> [Instructions]:
1/ In the forum post, what did the writer mention yesterday evening that turned the husband's mood?
2/ List every claim the husband made in his WhatsApp messages, as the forum post reports them.
3/ Carry on the forum post from its last sentence.

> [Selected text]:
[Start of section]
Hi everyone, just dropping in to let you know I'm ok!
Had a tumultuous few days. Having a lovely time still with our daughter, my husband's mood is very up and down. As an example, he was ok all day yesterday, almost quite pleasant in part, but then yesterday evening I mentioned that I could go to work at a (female) colleague's house next week to get out of his way. For some reason that completely turned him and he started being extremely rude and threatening, couple of examples:
'Remember that I have loads of contacts in every firm that you could work at, and I could make everyone aware of what you've done, so if you're thinking of playing hardball [with our daughter], don't' - that literally came out of nowhere, all I've repeatedly said is that we will agree at mediation what is in her best interests.
'Don't worry, there'll be plenty of time you'll have without her [our daughter] soon enough' - in response to me wanting to check she was ok on her own playing
Loads of other verbal abuse about me being a whore, he hates me, how my boss would love to hear all about it...
I attempted the tactics of @FantasticButtocks and said I was noting his threats and would be writing everything down. Unfortunately this spectacularly backfired (because it always does when I try anything that he is better at!) and he ended up sending me a huge number of WhatsApp messages saying how threatened he felt by me, how I was trying to cut him out of our daughters life, how I'd never allowed him to develop a relationship with her, how I'd been threatening all holiday that I wouldn't allow him to see her, how he's so intimidated by my threats, and so on. All just complete and utter lies.
[End of section]
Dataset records
[Start of section]
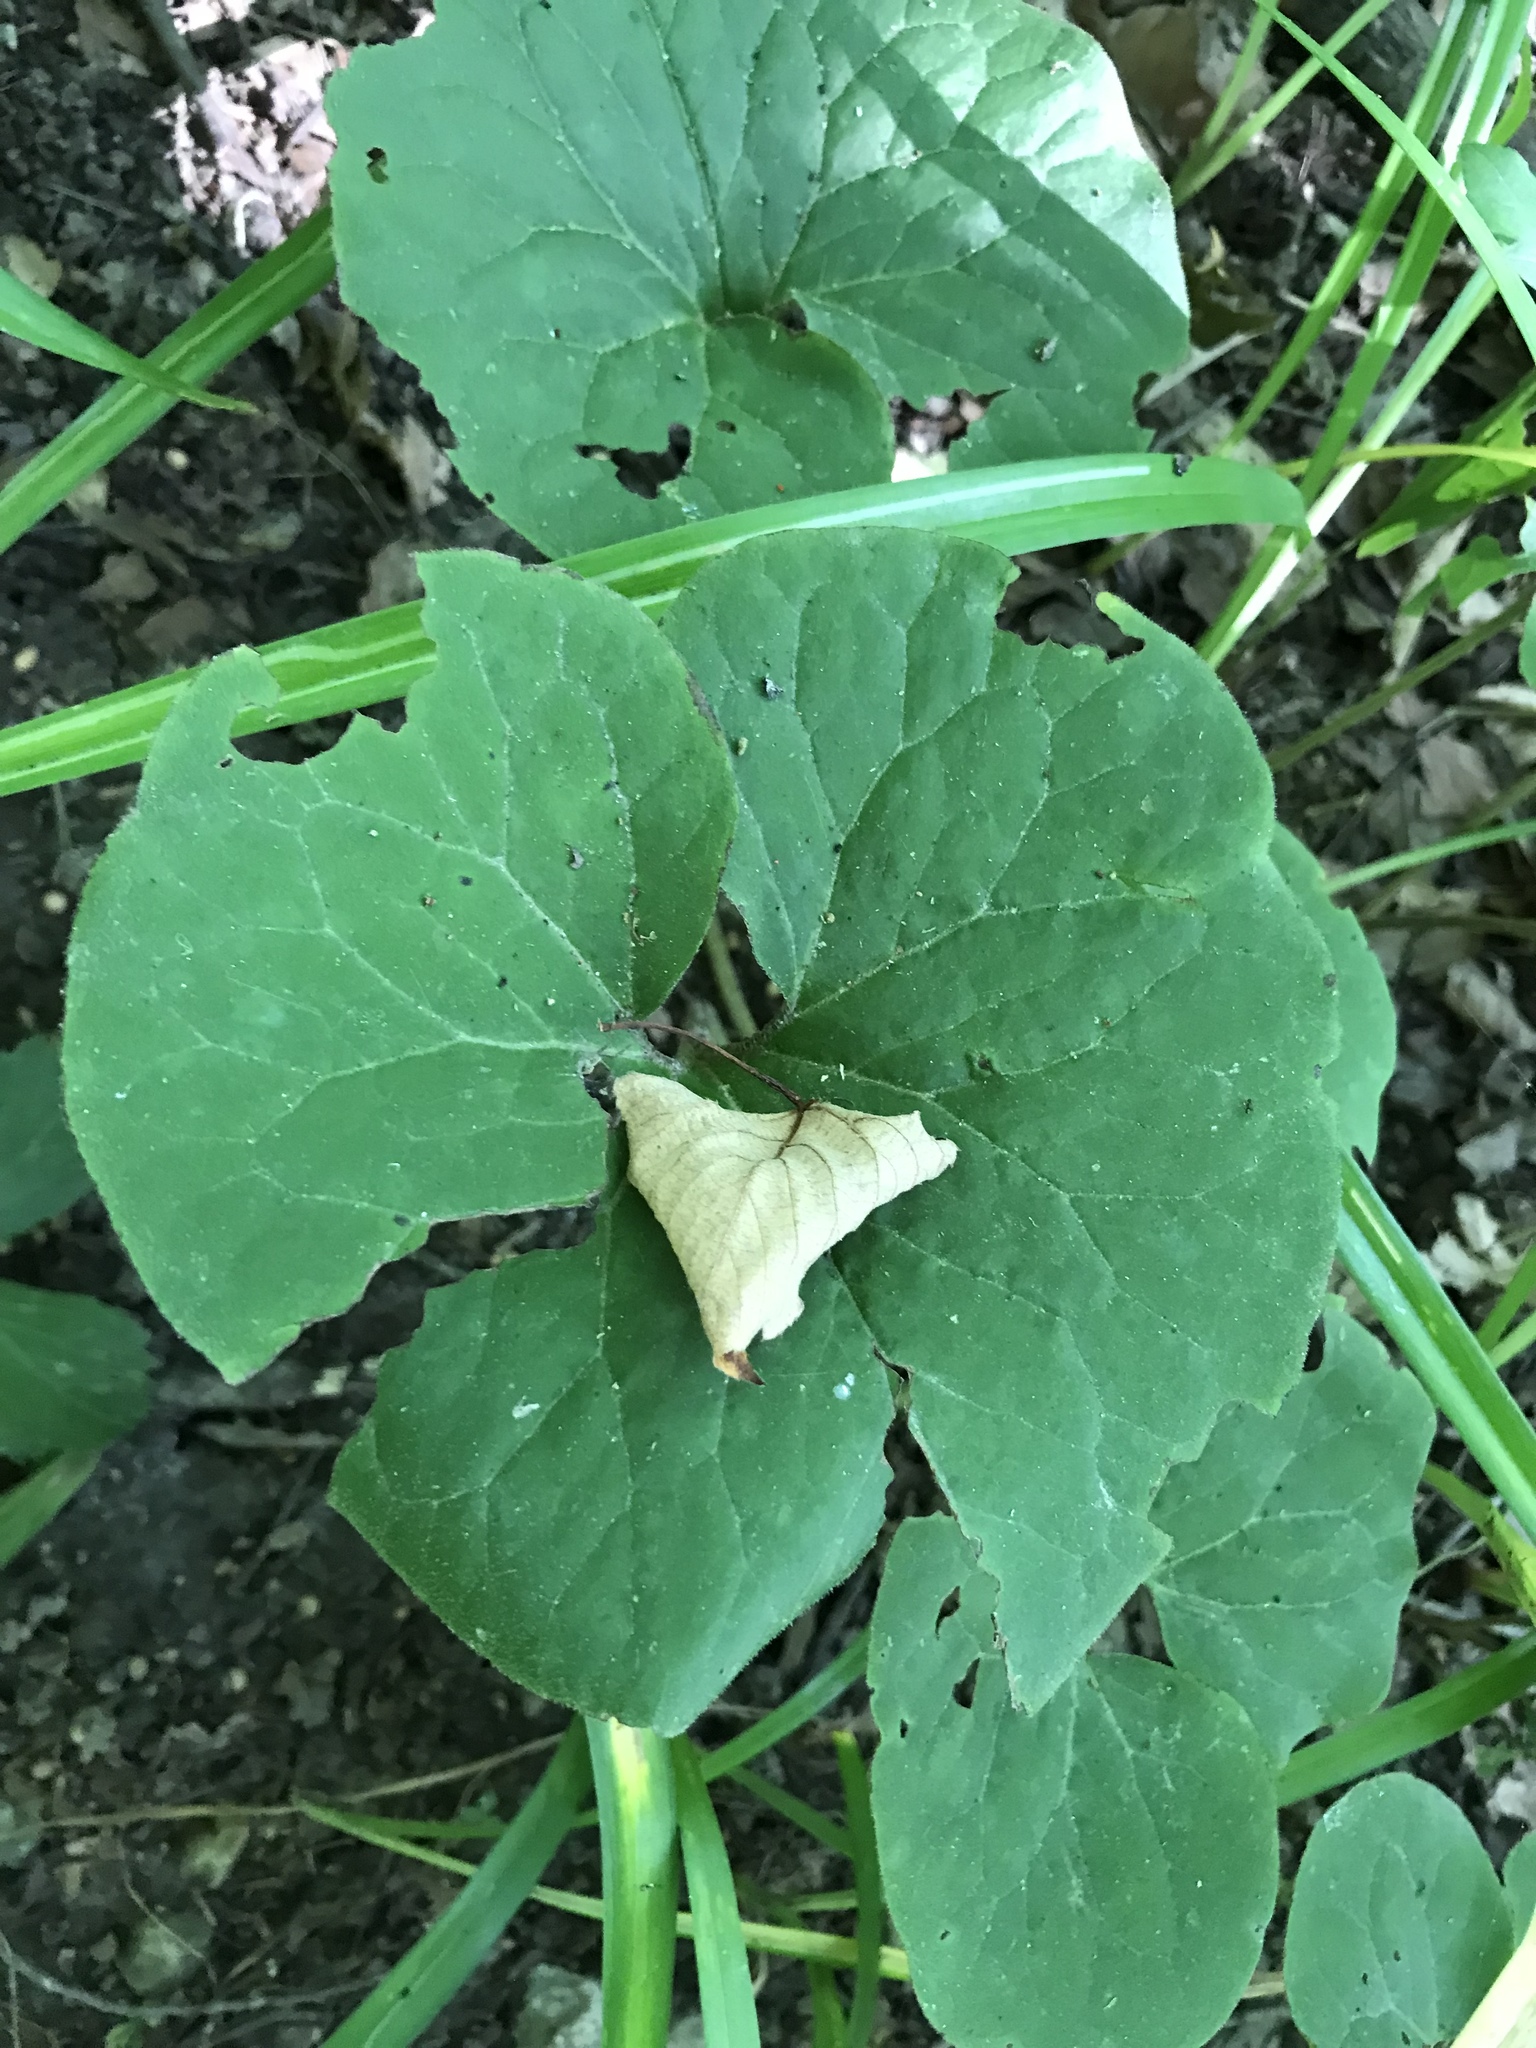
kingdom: Plantae
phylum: Tracheophyta
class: Magnoliopsida
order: Piperales
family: Aristolochiaceae
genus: Asarum
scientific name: Asarum canadense
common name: Wild ginger
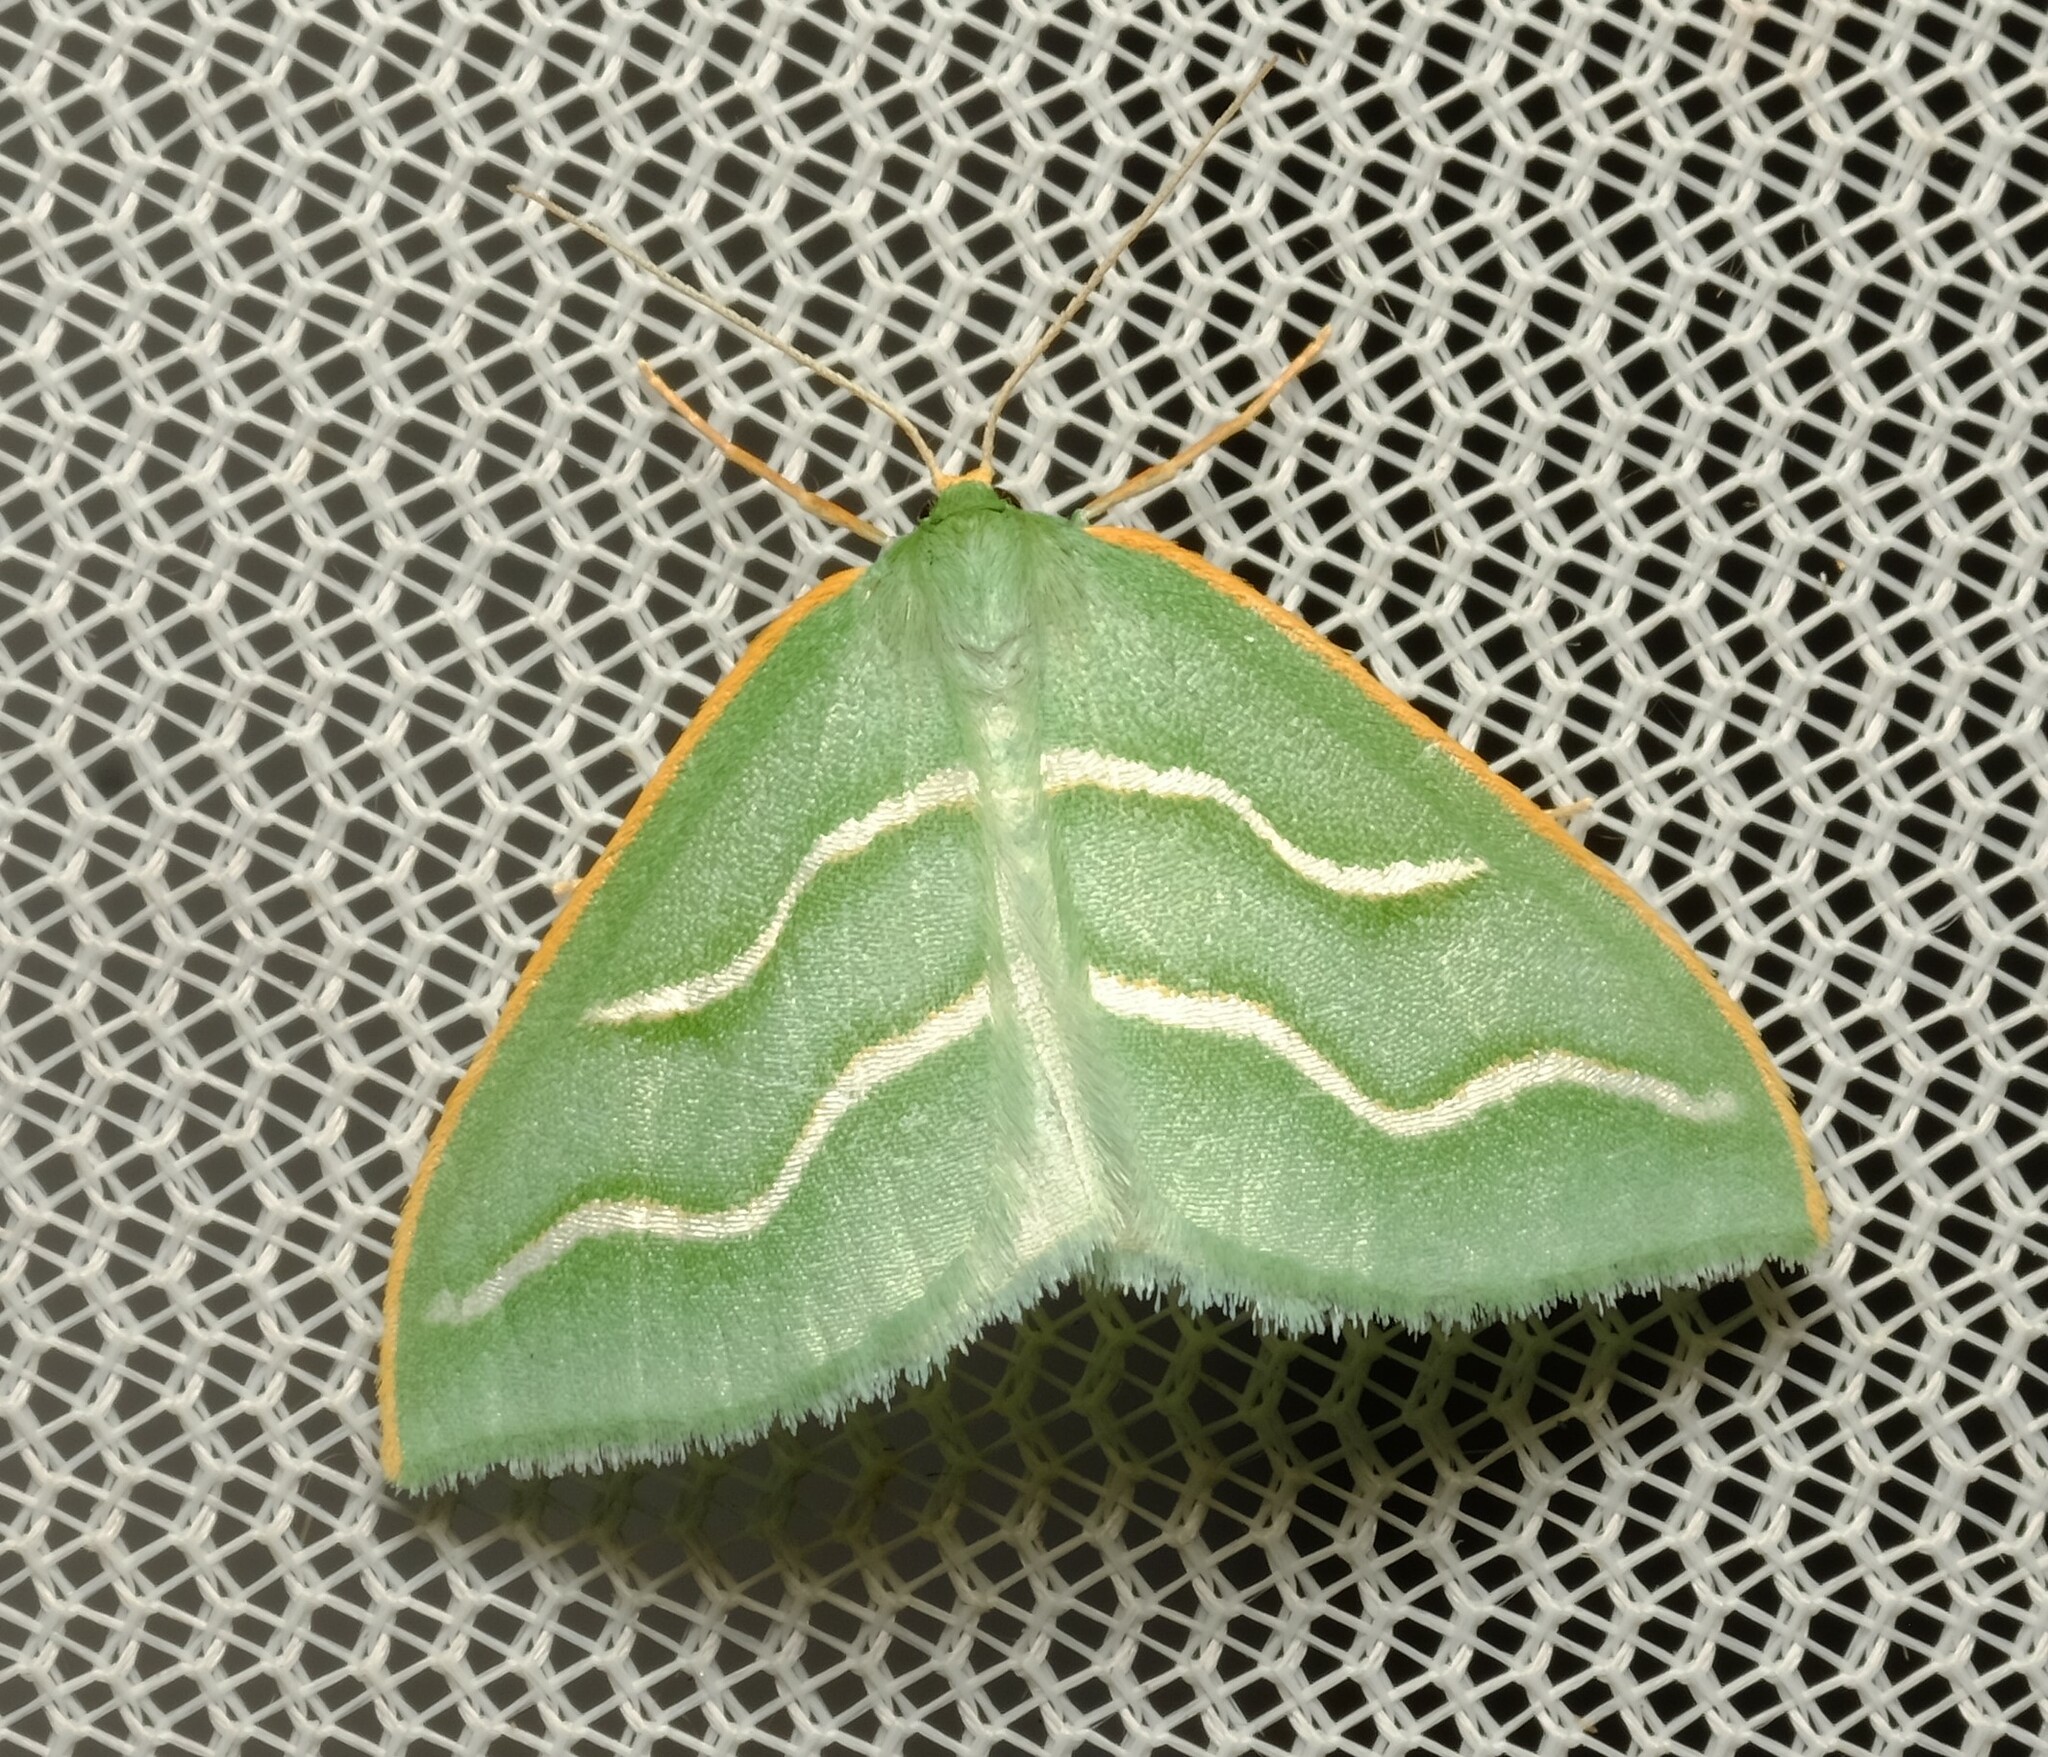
[End of section]
> [Answers to each task]:
1/ That the writer could go to work at a (female) colleague's house next week to get out of his way.

2/
- He felt threatened by the writer.
- The writer was trying to cut him out of their daughter's life.
- The writer had never allowed him to develop a relationship with her.
- The writer had been threatening all holiday not to allow him to see her.
- He is intimidated by the writer's threats.

3/
Honestly I have no idea how to handle him because as soon as I show a hint of trying to take control he absolutely lets rip with the lowest of the low behaviour. He even randomly comes out with spiteful things like how he won't help her make me birthday cards and Mother's Day cards, which I don't care about for me but she loves doing things like that. He's just being so selfish 
Funnily enough, this morning he woke up and messaged me inviting me to come into his room for a cuddle!!
politely declined.
Holding onto the hope that once the dust settles he'll realise this is happening regardless of what he says, and he needs to start working with me on it.